Repeat the entries below exactly and in full.

──────────

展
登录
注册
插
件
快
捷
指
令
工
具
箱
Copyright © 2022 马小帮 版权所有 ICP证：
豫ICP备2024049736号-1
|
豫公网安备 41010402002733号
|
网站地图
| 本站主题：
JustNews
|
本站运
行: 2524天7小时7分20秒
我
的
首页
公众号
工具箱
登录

──────────

— ANSWER TO THE EXERCISE —
展
登录
注册
插
件
快
捷
指
令
工
具
箱
Copyright © 2022 马小帮 版权所有 ICP证：
豫ICP备2024049736号-1
|
豫公网安备 41010402002733号
|
网站地图
| 本站主题：
JustNews
|
本站运
行: 2524天7小时7分20秒
我
的
首页
公众号
工具箱
登录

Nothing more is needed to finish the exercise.